### Your assignment
Dropping every picture, set down exactly the lines in the entries below, starting with the line with "Mutual Funds" and going on through the line with "Incorporated".

### Saved entries
-------------------------

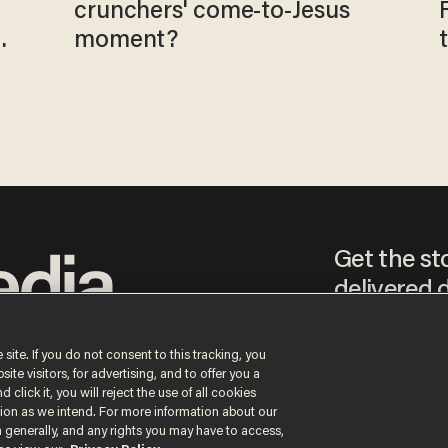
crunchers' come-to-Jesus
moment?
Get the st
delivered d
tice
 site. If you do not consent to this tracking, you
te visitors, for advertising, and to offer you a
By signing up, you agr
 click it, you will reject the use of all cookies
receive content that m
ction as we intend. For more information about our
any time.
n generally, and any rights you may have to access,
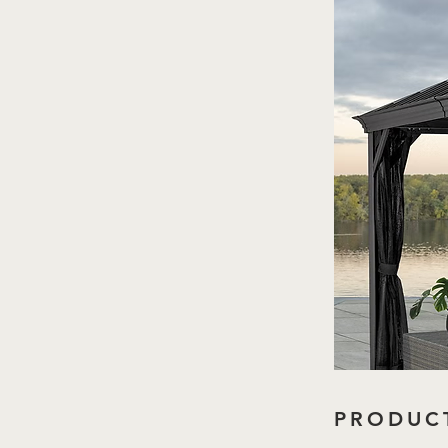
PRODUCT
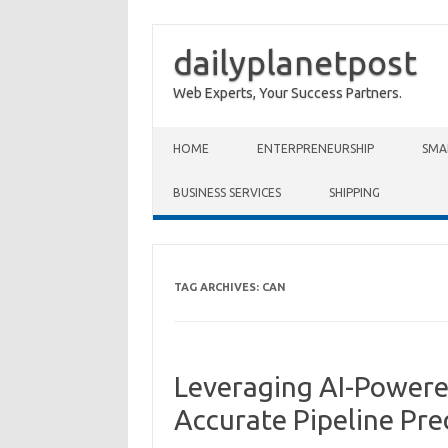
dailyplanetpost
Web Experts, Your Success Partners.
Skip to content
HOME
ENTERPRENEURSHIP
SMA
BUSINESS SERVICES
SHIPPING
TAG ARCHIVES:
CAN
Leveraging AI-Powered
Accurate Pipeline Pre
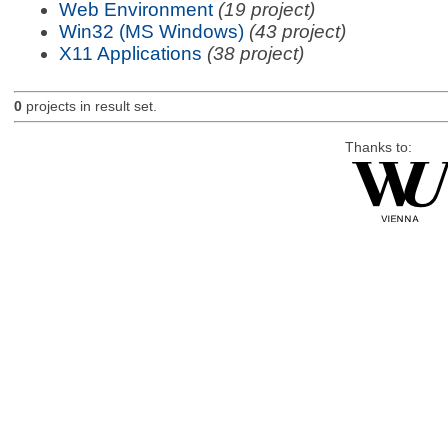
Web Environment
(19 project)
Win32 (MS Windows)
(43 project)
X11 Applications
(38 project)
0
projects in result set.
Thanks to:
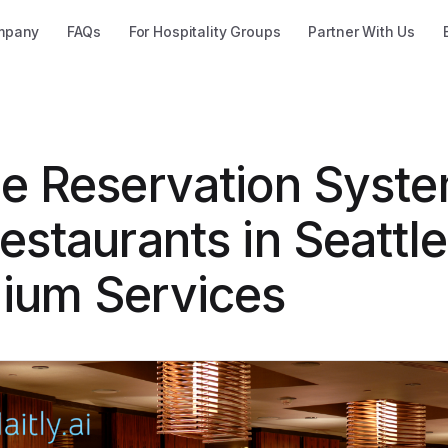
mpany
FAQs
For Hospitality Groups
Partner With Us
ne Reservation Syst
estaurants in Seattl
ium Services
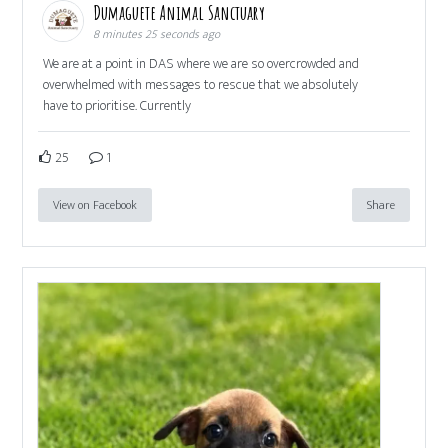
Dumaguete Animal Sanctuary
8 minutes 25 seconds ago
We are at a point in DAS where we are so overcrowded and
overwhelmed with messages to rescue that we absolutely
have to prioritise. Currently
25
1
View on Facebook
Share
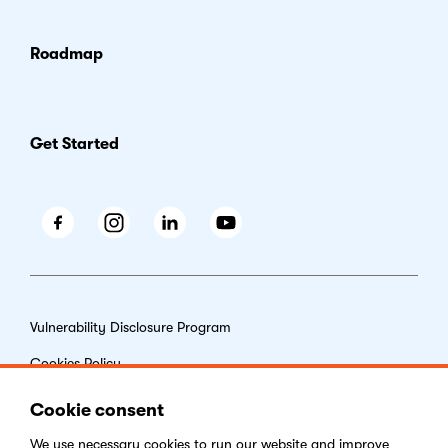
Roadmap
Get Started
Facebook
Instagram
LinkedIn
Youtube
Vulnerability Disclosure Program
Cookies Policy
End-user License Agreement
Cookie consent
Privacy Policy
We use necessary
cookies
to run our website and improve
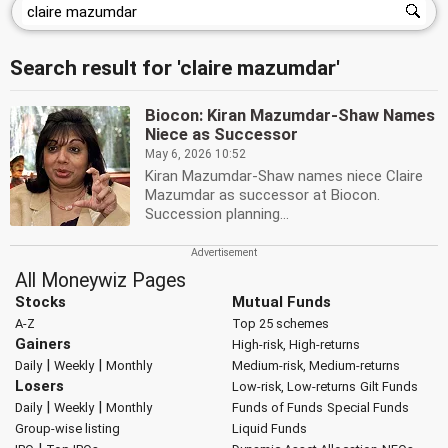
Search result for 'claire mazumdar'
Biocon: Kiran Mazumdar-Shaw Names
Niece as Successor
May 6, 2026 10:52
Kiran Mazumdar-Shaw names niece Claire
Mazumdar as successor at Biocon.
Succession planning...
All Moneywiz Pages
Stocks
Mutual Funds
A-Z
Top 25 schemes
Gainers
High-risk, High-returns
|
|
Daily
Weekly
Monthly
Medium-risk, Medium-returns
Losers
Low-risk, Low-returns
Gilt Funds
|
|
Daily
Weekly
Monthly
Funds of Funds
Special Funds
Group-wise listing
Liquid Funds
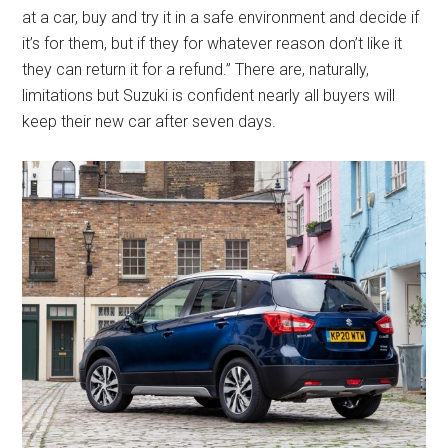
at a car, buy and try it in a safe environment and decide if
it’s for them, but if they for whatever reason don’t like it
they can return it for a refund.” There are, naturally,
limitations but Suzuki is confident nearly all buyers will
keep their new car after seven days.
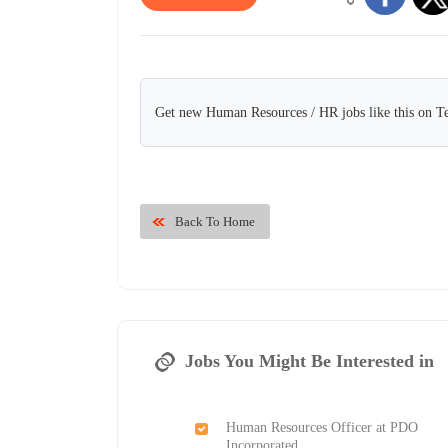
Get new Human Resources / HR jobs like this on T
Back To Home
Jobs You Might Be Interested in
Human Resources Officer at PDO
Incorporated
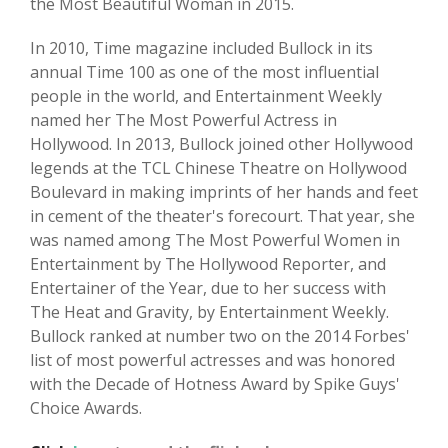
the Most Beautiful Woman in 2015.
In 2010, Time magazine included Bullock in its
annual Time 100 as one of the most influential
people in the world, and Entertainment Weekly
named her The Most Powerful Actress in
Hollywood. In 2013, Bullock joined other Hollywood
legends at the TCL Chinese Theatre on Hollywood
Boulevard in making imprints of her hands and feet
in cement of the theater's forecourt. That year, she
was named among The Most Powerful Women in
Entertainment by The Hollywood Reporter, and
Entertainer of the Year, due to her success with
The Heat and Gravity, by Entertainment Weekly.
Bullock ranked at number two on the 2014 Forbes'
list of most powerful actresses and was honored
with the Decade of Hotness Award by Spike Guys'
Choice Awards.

-------------------------

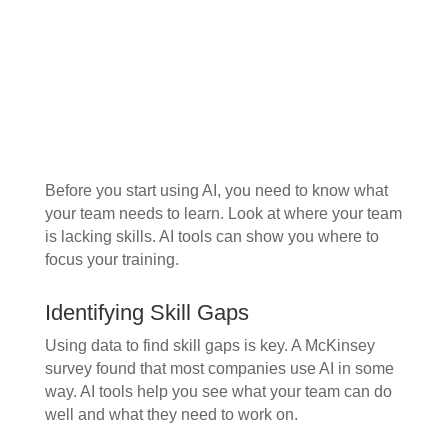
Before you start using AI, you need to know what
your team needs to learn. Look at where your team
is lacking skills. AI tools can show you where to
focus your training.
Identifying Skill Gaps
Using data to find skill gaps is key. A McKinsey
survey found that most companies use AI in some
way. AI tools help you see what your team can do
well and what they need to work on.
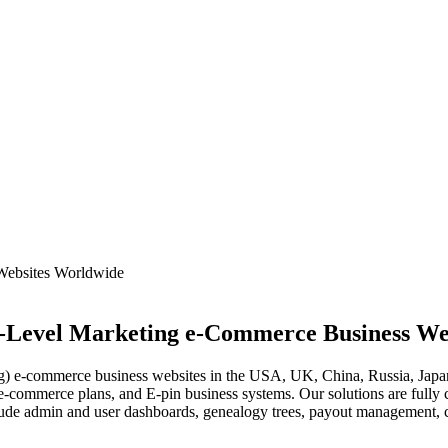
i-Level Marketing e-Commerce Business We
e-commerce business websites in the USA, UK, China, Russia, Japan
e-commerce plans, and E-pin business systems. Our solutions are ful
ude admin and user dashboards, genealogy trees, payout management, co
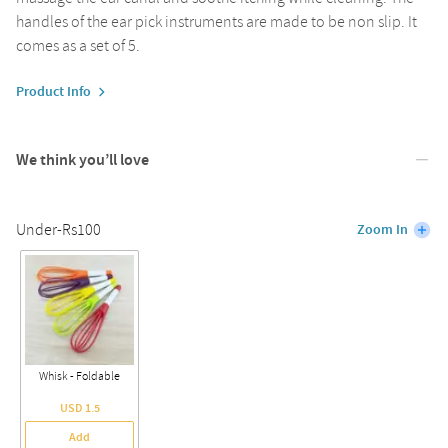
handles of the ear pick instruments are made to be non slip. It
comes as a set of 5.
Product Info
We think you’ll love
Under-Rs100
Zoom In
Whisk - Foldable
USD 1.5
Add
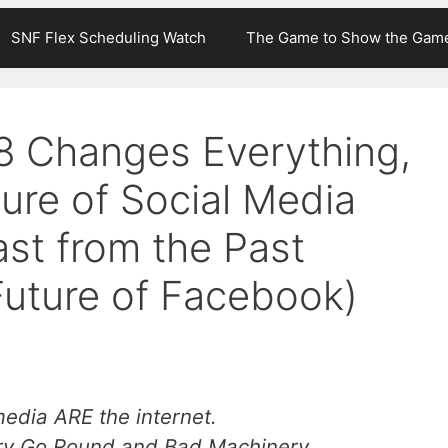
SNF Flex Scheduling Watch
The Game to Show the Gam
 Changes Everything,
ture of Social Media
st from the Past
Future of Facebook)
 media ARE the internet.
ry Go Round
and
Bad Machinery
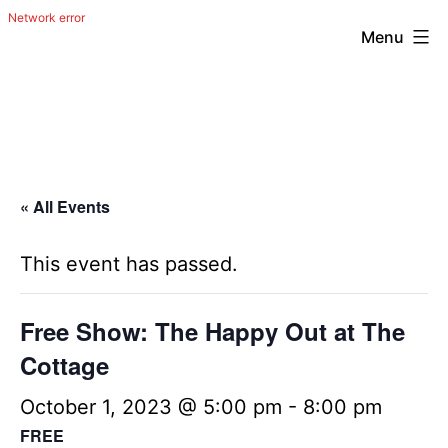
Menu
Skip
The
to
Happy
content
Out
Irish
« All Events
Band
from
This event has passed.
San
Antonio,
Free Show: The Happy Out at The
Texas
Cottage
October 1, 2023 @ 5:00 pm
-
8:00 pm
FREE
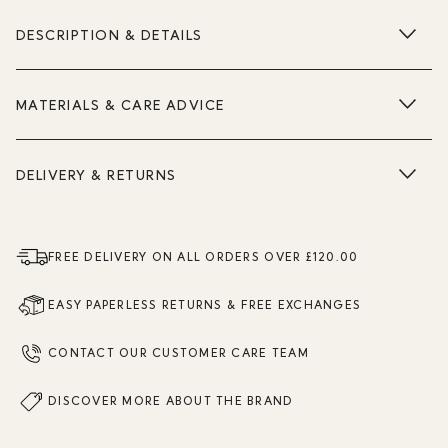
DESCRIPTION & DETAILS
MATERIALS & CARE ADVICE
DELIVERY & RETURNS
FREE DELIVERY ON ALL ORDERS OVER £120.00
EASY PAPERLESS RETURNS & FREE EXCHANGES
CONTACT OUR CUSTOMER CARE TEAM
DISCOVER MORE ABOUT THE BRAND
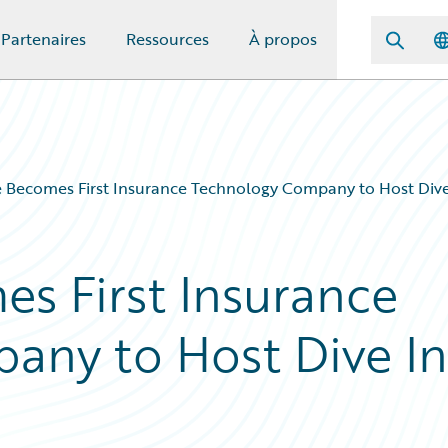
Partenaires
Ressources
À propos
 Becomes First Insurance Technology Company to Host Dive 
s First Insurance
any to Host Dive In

-------------------------

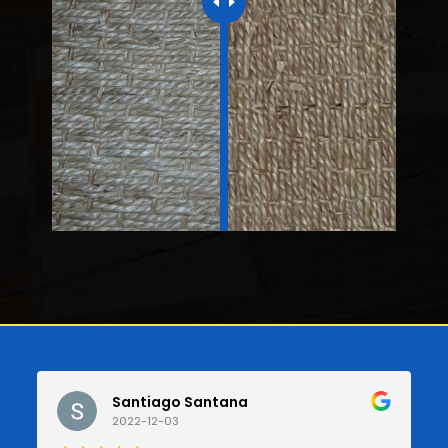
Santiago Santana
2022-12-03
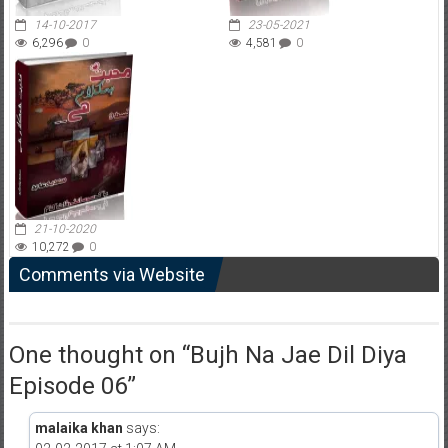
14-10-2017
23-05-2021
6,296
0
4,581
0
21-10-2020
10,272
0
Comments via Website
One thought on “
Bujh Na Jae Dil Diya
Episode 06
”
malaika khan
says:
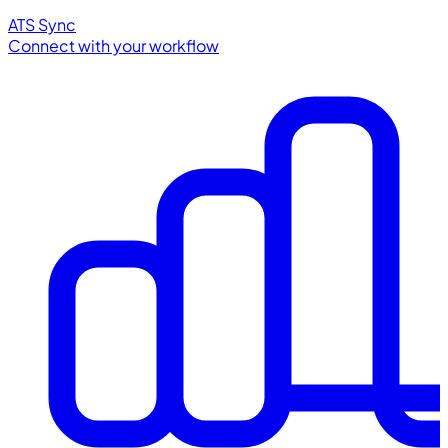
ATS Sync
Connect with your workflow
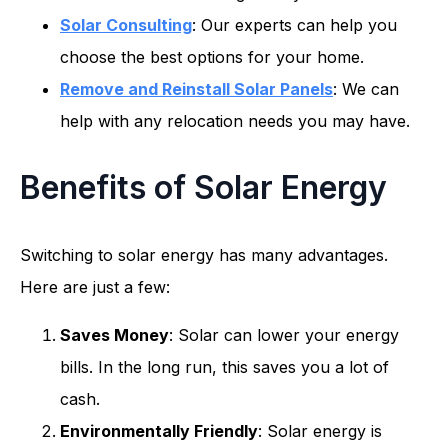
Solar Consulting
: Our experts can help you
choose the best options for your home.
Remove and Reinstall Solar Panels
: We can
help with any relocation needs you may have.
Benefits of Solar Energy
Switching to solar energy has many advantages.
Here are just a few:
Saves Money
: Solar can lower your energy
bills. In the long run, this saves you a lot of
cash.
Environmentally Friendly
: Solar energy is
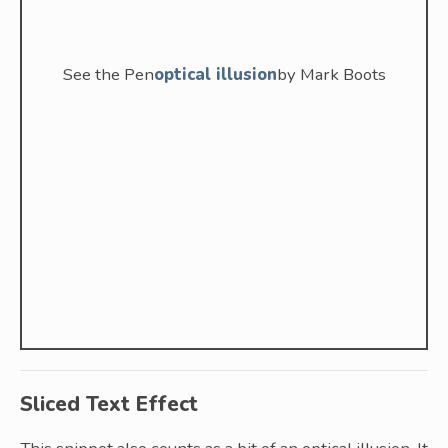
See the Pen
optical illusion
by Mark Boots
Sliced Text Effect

-------------------------

### Your solution
Mutual Funds
A-Z
Top 25 schemes
Gainers
High-risk, High-returns
|
|
Daily
Weekly
Monthly
Medium-risk, Medium-returns
Losers
Low-risk, Low-returns
Gilt Funds
|
|
Daily
Weekly
Monthly
Funds of Funds
Special Funds
Group-wise listing
Liquid Funds
at a car, buy and try it in a safe environment and decide if
it’s for them, but if they for whatever reason don’t like it
they can return it for a refund.” There are, naturally,
limitations but Suzuki is confident nearly all buyers will
keep their new car after seven days.
Get new Human Resources / HR jobs like this on T
Back To Home
Jobs You Might Be Interested in
Human Resources Officer at PDO
Incorporated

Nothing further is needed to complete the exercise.